━━━ LISTED RECORDS

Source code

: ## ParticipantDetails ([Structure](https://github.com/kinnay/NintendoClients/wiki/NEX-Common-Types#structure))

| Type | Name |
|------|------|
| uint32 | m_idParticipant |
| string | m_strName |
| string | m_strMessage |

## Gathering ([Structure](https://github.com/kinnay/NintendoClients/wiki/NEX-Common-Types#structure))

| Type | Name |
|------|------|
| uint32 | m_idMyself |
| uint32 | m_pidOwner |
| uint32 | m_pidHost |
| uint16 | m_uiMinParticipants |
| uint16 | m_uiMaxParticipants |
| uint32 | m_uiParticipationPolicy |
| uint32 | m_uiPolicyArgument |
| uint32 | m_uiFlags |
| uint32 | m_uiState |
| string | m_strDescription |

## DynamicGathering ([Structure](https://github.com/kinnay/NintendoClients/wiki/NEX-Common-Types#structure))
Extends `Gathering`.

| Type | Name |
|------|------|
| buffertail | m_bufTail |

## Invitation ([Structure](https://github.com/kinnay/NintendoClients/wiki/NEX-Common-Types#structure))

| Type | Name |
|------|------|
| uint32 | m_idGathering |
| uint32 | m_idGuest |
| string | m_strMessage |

━━━━━━
━━━ LISTED RECORDS

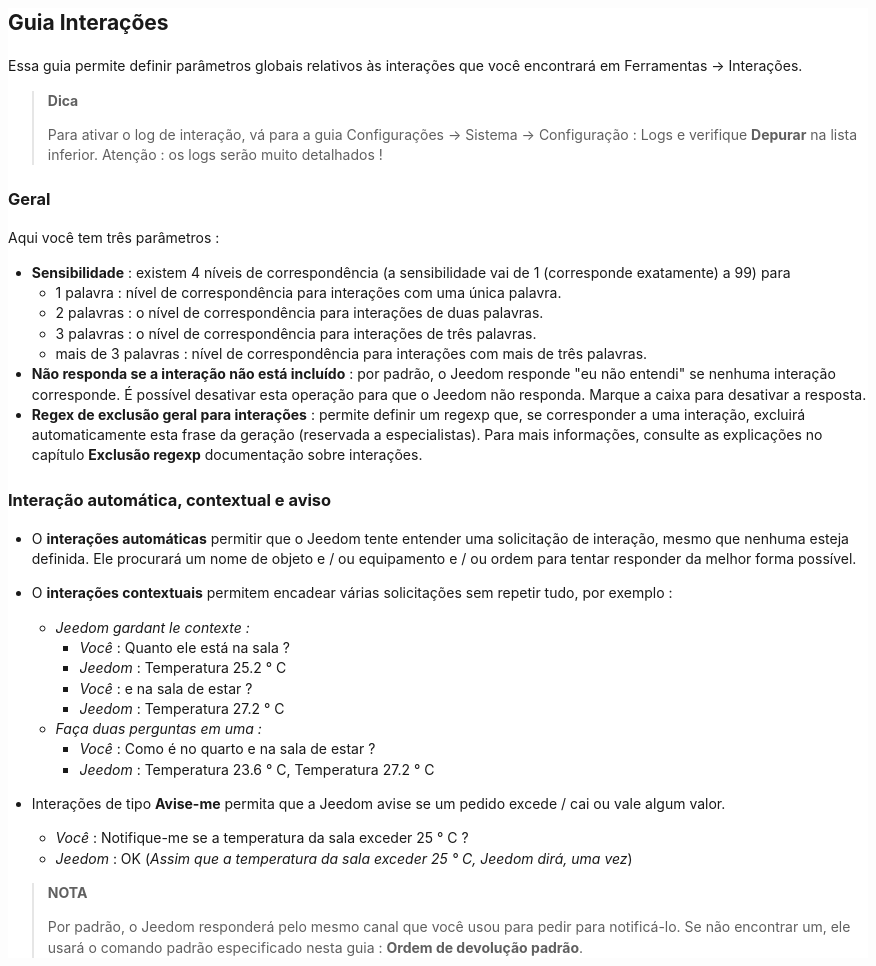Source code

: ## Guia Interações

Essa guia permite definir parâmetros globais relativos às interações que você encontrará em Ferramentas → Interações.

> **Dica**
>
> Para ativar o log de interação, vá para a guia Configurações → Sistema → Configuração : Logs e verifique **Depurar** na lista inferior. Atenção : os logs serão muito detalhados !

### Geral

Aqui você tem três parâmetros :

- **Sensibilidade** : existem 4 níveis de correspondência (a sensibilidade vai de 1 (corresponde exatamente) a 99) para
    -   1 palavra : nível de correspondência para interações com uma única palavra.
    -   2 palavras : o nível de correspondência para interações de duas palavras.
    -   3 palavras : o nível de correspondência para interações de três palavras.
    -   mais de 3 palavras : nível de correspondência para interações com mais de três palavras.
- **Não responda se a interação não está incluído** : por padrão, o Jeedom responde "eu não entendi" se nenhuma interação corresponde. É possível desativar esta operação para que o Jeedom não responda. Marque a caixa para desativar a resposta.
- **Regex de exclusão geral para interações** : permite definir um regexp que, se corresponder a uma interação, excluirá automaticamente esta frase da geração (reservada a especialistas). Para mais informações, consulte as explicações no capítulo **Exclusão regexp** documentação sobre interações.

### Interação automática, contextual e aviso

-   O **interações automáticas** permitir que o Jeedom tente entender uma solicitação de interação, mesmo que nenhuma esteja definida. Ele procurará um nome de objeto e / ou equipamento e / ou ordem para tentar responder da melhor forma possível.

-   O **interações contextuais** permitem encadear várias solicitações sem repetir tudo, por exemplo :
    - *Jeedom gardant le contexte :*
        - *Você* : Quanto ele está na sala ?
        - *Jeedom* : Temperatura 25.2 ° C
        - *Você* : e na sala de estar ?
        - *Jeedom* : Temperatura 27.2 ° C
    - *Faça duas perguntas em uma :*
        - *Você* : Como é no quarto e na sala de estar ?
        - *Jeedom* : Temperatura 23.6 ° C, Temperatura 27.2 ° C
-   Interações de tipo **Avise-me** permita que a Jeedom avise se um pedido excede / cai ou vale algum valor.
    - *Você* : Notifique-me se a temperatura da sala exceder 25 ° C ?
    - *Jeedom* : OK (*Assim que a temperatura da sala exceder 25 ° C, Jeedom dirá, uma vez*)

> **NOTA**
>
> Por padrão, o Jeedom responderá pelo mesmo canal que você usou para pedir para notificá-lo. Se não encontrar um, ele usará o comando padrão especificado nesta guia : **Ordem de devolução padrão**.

━━━━━━
━━━ LISTED RECORDS

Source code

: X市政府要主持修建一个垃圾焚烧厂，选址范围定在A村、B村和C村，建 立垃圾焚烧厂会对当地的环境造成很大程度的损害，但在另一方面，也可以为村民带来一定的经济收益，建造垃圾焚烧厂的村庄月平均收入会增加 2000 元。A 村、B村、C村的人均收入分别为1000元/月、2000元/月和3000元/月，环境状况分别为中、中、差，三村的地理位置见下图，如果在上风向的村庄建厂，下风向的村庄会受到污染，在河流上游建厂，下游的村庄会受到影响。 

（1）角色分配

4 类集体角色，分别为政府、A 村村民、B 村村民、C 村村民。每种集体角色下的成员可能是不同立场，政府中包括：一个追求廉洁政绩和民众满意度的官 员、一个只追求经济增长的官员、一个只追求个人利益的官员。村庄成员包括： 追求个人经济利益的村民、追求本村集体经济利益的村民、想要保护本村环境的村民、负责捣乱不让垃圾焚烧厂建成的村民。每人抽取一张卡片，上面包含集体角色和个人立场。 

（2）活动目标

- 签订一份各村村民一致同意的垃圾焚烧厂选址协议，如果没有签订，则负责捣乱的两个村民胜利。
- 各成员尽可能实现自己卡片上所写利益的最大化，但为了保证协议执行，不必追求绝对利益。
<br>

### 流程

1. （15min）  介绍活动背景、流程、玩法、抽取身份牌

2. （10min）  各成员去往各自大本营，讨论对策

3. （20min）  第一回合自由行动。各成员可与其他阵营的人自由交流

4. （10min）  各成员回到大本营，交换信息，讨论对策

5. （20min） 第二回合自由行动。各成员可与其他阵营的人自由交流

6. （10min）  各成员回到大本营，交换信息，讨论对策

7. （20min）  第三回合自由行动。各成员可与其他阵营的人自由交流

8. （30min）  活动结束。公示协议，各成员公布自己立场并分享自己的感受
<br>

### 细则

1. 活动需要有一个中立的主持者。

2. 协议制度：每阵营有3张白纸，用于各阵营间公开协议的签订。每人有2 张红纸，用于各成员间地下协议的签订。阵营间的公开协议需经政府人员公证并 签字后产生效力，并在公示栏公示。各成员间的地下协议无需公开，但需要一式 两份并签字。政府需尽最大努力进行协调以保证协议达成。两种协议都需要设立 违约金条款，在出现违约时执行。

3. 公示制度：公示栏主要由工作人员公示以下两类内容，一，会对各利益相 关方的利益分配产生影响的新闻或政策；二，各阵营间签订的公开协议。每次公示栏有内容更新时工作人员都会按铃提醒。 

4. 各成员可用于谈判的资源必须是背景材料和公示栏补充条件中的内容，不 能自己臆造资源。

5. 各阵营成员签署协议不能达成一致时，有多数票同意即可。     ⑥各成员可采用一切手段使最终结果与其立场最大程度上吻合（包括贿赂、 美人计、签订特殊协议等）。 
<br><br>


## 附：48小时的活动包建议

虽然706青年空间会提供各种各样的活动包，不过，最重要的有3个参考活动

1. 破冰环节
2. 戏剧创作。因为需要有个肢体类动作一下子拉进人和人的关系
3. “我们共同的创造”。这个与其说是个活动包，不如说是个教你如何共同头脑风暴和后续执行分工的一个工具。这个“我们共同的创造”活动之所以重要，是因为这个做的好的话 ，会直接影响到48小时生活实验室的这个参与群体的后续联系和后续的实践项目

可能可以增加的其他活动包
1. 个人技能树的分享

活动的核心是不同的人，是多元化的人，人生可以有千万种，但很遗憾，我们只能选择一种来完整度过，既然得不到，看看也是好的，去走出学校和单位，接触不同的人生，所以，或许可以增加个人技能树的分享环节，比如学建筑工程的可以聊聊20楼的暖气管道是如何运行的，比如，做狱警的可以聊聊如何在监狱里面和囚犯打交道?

━━━━━━

* TO DO:
Only the lines above from the line with "2. 戏剧创作。因为需要有个肢体类动作一下子拉进人和人的关系" to the line with "活动的核心是不同的人，是多元", those two lines included, should be reproduced exactly.

* EXERCISE RESPONSE:
2. 戏剧创作。因为需要有个肢体类动作一下子拉进人和人的关系
3. “我们共同的创造”。这个与其说是个活动包，不如说是个教你如何共同头脑风暴和后续执行分工的一个工具。这个“我们共同的创造”活动之所以重要，是因为这个做的好的话 ，会直接影响到48小时生活实验室的这个参与群体的后续联系和后续的实践项目

可能可以增加的其他活动包
1. 个人技能树的分享

活动的核心是不同的人，是多元化的人，人生可以有千万种，但很遗憾，我们只能选择一种来完整度过，既然得不到，看看也是好的，去走出学校和单位，接触不同的人生，所以，或许可以增加个人技能树的分享环节，比如学建筑工程的可以聊聊20楼的暖气管道是如何运行的，比如，做狱警的可以聊聊如何在监狱里面和囚犯打交道?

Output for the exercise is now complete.